#### Information

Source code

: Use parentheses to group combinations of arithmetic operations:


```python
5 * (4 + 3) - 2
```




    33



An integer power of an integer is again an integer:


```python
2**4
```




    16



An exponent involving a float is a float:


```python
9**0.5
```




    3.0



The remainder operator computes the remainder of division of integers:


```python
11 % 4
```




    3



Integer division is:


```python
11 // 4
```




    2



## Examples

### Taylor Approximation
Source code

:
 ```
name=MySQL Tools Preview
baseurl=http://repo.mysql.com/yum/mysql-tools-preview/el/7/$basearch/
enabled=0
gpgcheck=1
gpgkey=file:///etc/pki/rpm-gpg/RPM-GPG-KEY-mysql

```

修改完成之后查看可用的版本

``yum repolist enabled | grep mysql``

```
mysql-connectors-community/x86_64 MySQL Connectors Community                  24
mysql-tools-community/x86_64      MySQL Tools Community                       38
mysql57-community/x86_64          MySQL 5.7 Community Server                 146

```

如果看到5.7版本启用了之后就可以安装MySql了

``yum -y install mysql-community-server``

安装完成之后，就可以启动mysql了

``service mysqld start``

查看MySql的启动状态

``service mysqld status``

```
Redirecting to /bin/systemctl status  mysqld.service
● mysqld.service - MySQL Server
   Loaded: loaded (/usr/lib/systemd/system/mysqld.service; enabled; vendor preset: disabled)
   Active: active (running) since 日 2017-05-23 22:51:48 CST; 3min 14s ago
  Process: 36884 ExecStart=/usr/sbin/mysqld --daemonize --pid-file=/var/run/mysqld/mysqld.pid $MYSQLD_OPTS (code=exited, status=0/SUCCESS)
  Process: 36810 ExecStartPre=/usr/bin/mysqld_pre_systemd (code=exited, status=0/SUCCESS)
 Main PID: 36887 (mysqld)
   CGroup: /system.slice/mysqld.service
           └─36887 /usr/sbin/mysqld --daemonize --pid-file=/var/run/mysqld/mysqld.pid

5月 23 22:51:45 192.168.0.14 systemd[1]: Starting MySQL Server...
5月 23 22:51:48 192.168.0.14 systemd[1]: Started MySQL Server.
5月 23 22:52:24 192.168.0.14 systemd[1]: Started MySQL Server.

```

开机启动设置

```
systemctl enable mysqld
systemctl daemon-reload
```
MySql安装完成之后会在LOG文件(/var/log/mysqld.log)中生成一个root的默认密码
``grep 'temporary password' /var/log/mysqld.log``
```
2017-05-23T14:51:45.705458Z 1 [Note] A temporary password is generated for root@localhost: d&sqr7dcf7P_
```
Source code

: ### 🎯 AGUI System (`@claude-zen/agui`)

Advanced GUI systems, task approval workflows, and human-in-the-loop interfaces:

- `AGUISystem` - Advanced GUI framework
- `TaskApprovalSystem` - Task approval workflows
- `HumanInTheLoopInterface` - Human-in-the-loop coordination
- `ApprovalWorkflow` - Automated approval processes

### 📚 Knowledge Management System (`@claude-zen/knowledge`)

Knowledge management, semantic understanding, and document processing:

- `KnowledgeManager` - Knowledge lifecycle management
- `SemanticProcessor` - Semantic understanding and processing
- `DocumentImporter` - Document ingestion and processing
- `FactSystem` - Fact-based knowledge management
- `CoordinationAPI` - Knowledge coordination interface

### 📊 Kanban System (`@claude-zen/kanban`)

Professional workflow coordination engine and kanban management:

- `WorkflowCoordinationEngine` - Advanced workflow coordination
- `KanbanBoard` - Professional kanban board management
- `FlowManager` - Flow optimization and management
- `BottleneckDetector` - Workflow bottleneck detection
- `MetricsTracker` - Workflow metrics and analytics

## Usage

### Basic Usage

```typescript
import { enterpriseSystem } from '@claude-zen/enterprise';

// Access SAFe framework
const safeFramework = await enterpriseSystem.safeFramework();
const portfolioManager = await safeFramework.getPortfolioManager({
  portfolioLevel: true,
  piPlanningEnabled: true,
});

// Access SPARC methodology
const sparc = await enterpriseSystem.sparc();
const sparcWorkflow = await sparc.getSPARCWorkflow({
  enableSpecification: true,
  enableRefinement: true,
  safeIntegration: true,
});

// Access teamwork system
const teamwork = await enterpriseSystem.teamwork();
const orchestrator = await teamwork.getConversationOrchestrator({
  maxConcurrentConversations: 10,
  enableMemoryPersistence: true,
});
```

########

Where in the entries above does the word "status" appear? Copy each line that has it.

> Answer section:
``service mysqld status``
Redirecting to /bin/systemctl status  mysqld.service
  Process: 36884 ExecStart=/usr/sbin/mysqld --daemonize --pid-file=/var/run/mysqld/mysqld.pid $MYSQLD_OPTS (code=exited, status=0/SUCCESS)
  Process: 36810 ExecStartPre=/usr/bin/mysqld_pre_systemd (code=exited, status=0/SUCCESS)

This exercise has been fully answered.